***** TESTO ESTRATTO
I Pearl Jam sono uno dei pochi gruppi della scena di Seattle ancora attivi al giorno d’oggi e sono anche un gruppo che ha mantenuto una precisa e coerente posizione ideologica. Hanno combattuto delle vere e proprie battaglie contro l’establishment del music business, come quella, che li ha visti sostanzialmente sconfitti, contro il colosso della vendita di biglietti Ticketmaster negli anni ’90. Sono stati apertamente schierati contro le politiche dell’amministrazione Bush e hanno attivamente partecipato al tour Vote for Change a favore della candidatura di John Kerry alla presidenza nel 2004.

Inoltre sono note le posizioni a favore della scelta delle donne e della difesa dell’ambiente di tutti i i membri della band. Grazie all’azione di Stone Gossard, la band si impegna ad avere un impatto il più possibile vicino allo zero durante i loro tour.

Proprio per questo non stupisce che Eddie Vedder abbia realizzato uno strepitoso disco solista come colonna sonora di un film che racconta la storia di un ragazzo che, dopo aver donato in beneficienza i suoi soldi, decise di di abbandonare tutto per vivere a diretto contatto con la natura. Chris McCandless morì probabilmente a causa di un avvelenamento nell’agosto 1992 mentre viveva in un autobus abbandonato in Alaska. Il film che racconta la sua vita uscì nel 2007 diretto da Sean Penn. Si intitola Into the Wild.
**********
***** ESTRATTI DEL MATERIALE
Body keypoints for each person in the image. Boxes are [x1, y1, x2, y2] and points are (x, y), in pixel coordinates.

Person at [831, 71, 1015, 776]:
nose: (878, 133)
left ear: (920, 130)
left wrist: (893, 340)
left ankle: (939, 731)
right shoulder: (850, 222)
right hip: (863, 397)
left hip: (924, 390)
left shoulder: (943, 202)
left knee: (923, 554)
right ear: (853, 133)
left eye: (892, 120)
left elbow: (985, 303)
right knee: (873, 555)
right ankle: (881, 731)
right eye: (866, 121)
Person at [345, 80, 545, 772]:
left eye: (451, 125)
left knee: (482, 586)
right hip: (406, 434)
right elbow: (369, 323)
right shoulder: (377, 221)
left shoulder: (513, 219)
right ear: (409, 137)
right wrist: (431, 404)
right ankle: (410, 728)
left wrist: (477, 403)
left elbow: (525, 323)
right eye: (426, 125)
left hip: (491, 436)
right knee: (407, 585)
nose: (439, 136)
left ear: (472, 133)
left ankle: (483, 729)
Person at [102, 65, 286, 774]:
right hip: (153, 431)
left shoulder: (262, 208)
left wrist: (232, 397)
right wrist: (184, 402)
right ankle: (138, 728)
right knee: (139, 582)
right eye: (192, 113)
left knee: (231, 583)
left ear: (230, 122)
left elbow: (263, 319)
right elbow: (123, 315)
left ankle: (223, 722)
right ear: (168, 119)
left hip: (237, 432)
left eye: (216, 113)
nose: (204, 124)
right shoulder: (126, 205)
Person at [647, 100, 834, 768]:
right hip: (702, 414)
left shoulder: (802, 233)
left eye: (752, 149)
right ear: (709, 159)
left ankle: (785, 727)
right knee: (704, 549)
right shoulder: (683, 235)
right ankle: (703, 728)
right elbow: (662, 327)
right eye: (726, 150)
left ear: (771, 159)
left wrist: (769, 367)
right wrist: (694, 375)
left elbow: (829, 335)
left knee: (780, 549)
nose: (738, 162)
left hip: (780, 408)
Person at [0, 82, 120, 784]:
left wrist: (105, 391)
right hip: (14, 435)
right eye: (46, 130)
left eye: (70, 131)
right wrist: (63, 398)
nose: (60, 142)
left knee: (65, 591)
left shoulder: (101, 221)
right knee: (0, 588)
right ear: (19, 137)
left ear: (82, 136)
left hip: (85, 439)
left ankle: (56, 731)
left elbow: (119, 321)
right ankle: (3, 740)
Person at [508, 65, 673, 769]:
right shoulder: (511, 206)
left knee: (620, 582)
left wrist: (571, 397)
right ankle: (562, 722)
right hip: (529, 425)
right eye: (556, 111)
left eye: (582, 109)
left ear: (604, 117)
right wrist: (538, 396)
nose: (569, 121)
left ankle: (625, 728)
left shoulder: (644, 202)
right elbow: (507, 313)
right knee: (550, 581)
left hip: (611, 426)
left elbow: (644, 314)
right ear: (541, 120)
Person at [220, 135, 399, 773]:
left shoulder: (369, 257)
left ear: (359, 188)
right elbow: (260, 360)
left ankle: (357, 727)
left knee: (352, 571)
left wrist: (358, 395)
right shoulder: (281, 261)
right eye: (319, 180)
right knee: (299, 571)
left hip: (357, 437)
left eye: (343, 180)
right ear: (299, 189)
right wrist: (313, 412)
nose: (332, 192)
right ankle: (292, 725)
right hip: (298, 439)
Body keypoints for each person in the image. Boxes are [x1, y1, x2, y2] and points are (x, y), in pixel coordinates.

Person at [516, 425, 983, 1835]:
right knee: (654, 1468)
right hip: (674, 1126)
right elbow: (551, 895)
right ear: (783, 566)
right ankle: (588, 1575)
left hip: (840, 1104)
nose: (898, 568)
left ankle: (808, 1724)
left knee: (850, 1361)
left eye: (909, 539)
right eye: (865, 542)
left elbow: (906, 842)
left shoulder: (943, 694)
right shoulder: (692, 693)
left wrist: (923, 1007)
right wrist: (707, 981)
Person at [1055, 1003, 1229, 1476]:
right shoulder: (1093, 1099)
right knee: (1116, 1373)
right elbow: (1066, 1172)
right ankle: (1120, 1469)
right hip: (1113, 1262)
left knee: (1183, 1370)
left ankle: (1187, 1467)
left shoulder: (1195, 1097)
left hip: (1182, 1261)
**********
COMPITO: Ricopia senza modifiche il passo del testo estratto che si apre con le parole contenenti "I Pearl Jam" e si chiude con "i loro tour.".

RISPOSTA SCRITTA:
I Pearl Jam sono uno dei pochi gruppi della scena di Seattle ancora attivi al giorno d’oggi e sono anche un gruppo che ha mantenuto una precisa e coerente posizione ideologica. Hanno combattuto delle vere e proprie battaglie contro l’establishment del music business, come quella, che li ha visti sostanzialmente sconfitti, contro il colosso della vendita di biglietti Ticketmaster negli anni ’90. Sono stati apertamente schierati contro le politiche dell’amministrazione Bush e hanno attivamente partecipato al tour Vote for Change a favore della candidatura di John Kerry alla presidenza nel 2004.

Inoltre sono note le posizioni a favore della scelta delle donne e della difesa dell’ambiente di tutti i i membri della band. Grazie all’azione di Stone Gossard, la band si impegna ad avere un impatto il più possibile vicino allo zero durante i loro tour.